SECTION 19. After inspection of infected/infested bees or fixtures, or handling diseased bees, the state apiarist or his assistants, before leaving the premises on which disease is found, or proceeding to any other apiary, shall take such measures as to prevent the spread of the disease or pests by infected/infested material adhering to his person or clothing, or any tools or appliances used by him which have come in contact with infected/infested materials.

SECTION 20. It shall be unlawful for any person to knowingly give false or misleading information in any matter pertaining to the enforcement of the provisions of this chapter, or to resist, impede, or hinder the state apiarist or any duly authorized apiary inspector in the discharge of their duties as described in this chapter.
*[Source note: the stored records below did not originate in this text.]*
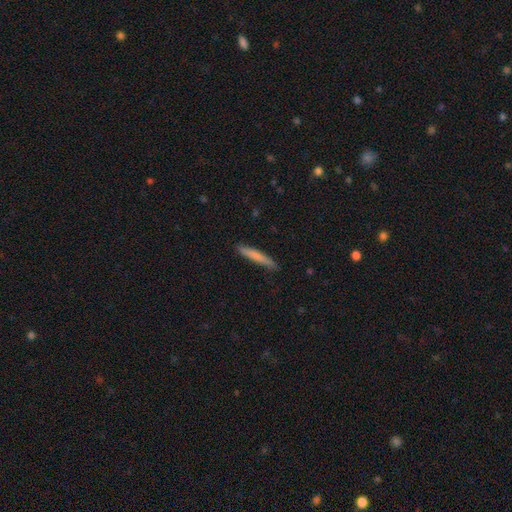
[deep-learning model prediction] A smooth galaxy with no disk features (77%) that is cigar-shaped (95%).

Vote fractions:
- Smooth or featured? smooth: 77% / featured or disk: 17% / star or artifact: 6%
- How rounded? cigar-shaped: 95% / in between: 4% / round: 1%
- Merging? none: 86% / minor disturbance: 11% / major disturbance: 2% / merger: 1%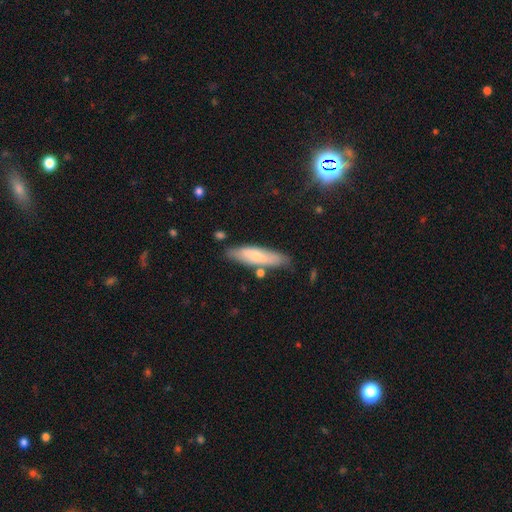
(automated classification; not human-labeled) Smooth or featured?
  - smooth: 66% *
  - featured or disk: 27%
  - star or artifact: 7%
How rounded?
  - cigar-shaped: 70% *
  - in between: 28%
  - round: 2%
Merging?
  - none: 79% *
  - minor disturbance: 15%
  - merger: 4%
  - major disturbance: 3%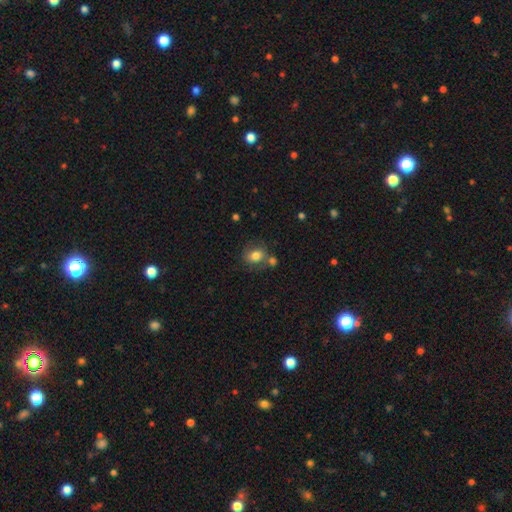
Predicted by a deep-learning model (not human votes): Smooth or featured: smooth — 79% (featured or disk — 12%)
How rounded: round — 56% (in between — 43%)
Merging: none — 59% (merger — 21%)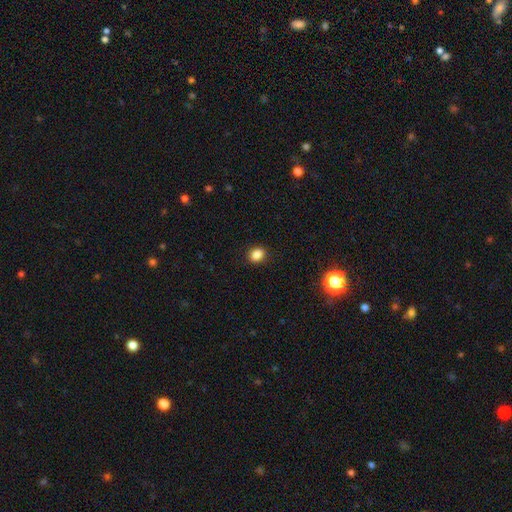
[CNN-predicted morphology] This appears to be a smooth galaxy with no disk features (86%) that is in between round and cigar-shaped (55%). Merging: none (89%).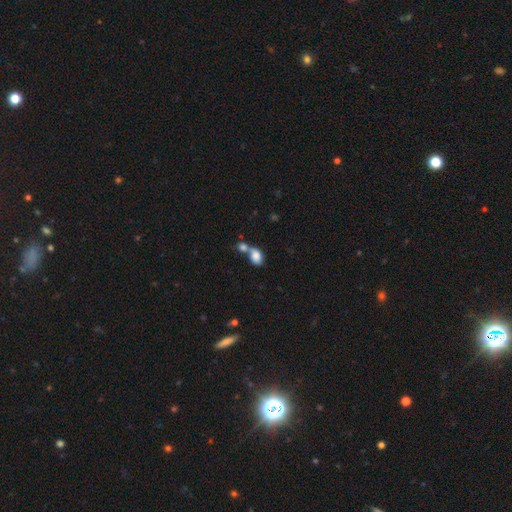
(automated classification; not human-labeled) A smooth galaxy with no disk features (82%) that is in between round and cigar-shaped (78%). Merging: merger (64%).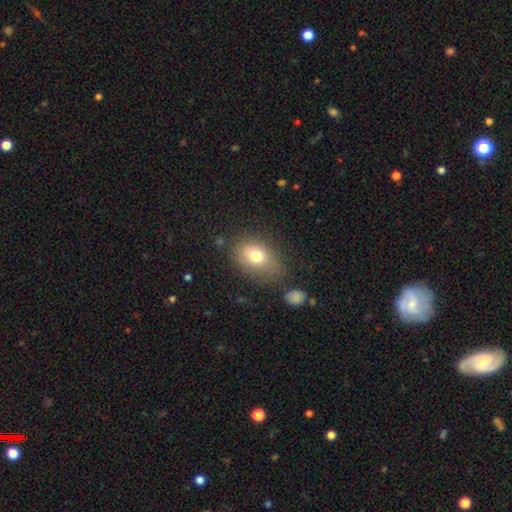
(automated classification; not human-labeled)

SECTION 21. (a) Honey can be contaminated with certain organisms that can cause disease in honeybees. Therefore, honey containers and beekeeping equipment that are wet with honey shall be stored, transported, and handled in such a way that free-flying honeybees will not be able to gain access to that honey.

(b) No candy or other food containing honey shall be used in queen mailing cages.

SECTION 22. (a) All rules and regulations heretofore promulgated on the subject matter of this chapter are hereby revoked.

(b) The department shall promulgate rules and regulations pursuant to Title 4, Chapter 5, to effectuate the purposes of this act.

SECTION 23. If any provision of this act or the application thereof to any person or circumstance is held invalid, such.invalidity shall not affect other provisions or applications of.the act which can be given effect without the invalid provision of application, and to that end the provisions of this act are declared to be severable.

SECTION 24. In order to recover departmental costs, the commissioner is authorized to charge for the use of equipment and materials in providing technical assistance to beekeepers.

SECTION 25. The provisions of this act shall not be construed to be an appropriation of funds and no funds shall be obligated or expended pursuant to this act unless such funds are specifically appropriated by the General Appropriations Act.

SECTION 26. This act shall take effect upon becoming a law, the public welfare requiring it.